While ensuring your clients have a clean, safe ride is imperative, protecting your employees from exposure is equally important. "Ordinary diseases of life" (i.e., those to which the general public is equally exposed) are generally excluded from workers' compensation insurance programs, but if an employee can establish a direct causal connection to the workplace (e.g., a chauffeur transported a client who has tested positive for COVID-19), there may be a valid argument for workers' compensation insurance coverage. To the extent that other claims for employee-related coronavirus illness do not qualify for workers' compensation benefits, coverage might still be afforded under certain insurance policies. Business should review their insurance policies for relevant provisions.

The COVID-19 pandemic has raised questions as to whether the outbreak and ensuing government restrictions will excuse non-performance of otherwise binding contracts. Changing COVID-19 developments impact a party’s ability to potentially excuse contractual nonperformance through multiple legal theories, including force majeure provisions. The results will depend on the contractual language, the state law governing the contract, and purpose of the contract.

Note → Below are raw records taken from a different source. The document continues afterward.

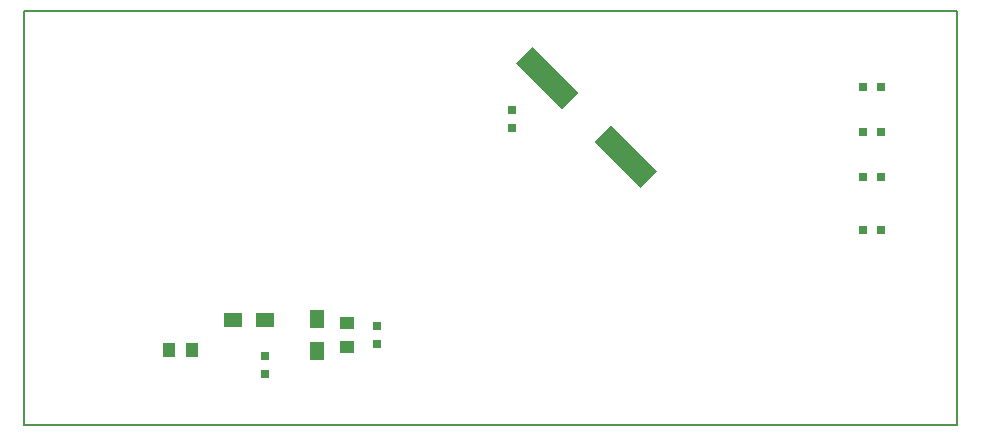
<source format=gbr>
G04 #@! TF.FileFunction,Paste,Bot*
%FSLAX46Y46*%
G04 Gerber Fmt 4.6, Leading zero omitted, Abs format (unit mm)*
G04 Created by KiCad (PCBNEW 4.0.0-rc1-stable) date 01.11.2015 14:42:16*
%MOMM*%
G01*
G04 APERTURE LIST*
%ADD10C,0.100000*%
%ADD11C,0.150000*%
%ADD12R,1.500000X1.300000*%
%ADD13R,1.300000X1.500000*%
%ADD14R,0.800000X0.750000*%
%ADD15R,0.750000X0.800000*%
%ADD16R,1.000000X1.250000*%
%ADD17R,1.250000X1.000000*%
G04 APERTURE END LIST*
D10*
D11*
X137420000Y-107950000D02*
X58420000Y-107950000D01*
X137420000Y-72950000D02*
X137420000Y-107950000D01*
X58420000Y-72950000D02*
X137420000Y-72950000D01*
X58420000Y-107950000D02*
X58420000Y-72950000D01*
D12*
X76120000Y-99060000D03*
X78820000Y-99060000D03*
D13*
X83185000Y-101680000D03*
X83185000Y-98980000D03*
D10*
G36*
X112018667Y-86475174D02*
X110605174Y-87888667D01*
X106716723Y-84000216D01*
X108130216Y-82586723D01*
X112018667Y-86475174D01*
X112018667Y-86475174D01*
G37*
G36*
X105373277Y-79829784D02*
X103959784Y-81243277D01*
X100071333Y-77354826D01*
X101484826Y-75941333D01*
X105373277Y-79829784D01*
X105373277Y-79829784D01*
G37*
D14*
X129425000Y-79375000D03*
X130925000Y-79375000D03*
X129425000Y-83185000D03*
X130925000Y-83185000D03*
X129425000Y-86995000D03*
X130925000Y-86995000D03*
X129425000Y-91440000D03*
X130925000Y-91440000D03*
D15*
X99695000Y-82792000D03*
X99695000Y-81292000D03*
D16*
X72660000Y-101600000D03*
X70660000Y-101600000D03*
D15*
X78820000Y-102120000D03*
X78820000Y-103620000D03*
D17*
X85725000Y-99330000D03*
X85725000Y-101330000D03*
D15*
X88265000Y-99580000D03*
X88265000Y-101080000D03*
M02*

</source>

Traditionally, force majeure clauses can excuse a party’s nonperformance under a contract when extraordinary or unforeseen events prevent a party from fulfilling its contractual obligations. As defined by the leading treatise on contracts, a force majeure clause provides a means by which the parties may anticipate, in advance, a condition that will make performance impracticable.  When parties find that their contracts are silent on the force majeure issue, parties should assess alternative common law mechanisms for excuse of nonperformance. In the present circumstances, impossibility of performance via various government declarations would enable a viable argument that performance was rendered impossible “by law.”

As the COVID-19 pandemic continues to develop, businesses should take proactive steps to ensure continuity of operations sufficient to meet existing contractual obligations and evaluate whether their counterparties are doing the same. There are potentially multiple grounds to excuse non-performance due to the COVID-19 pandemic and ensuing government actions, which requires particular examination of the contractual language and the case law of the relevant jurisdiction.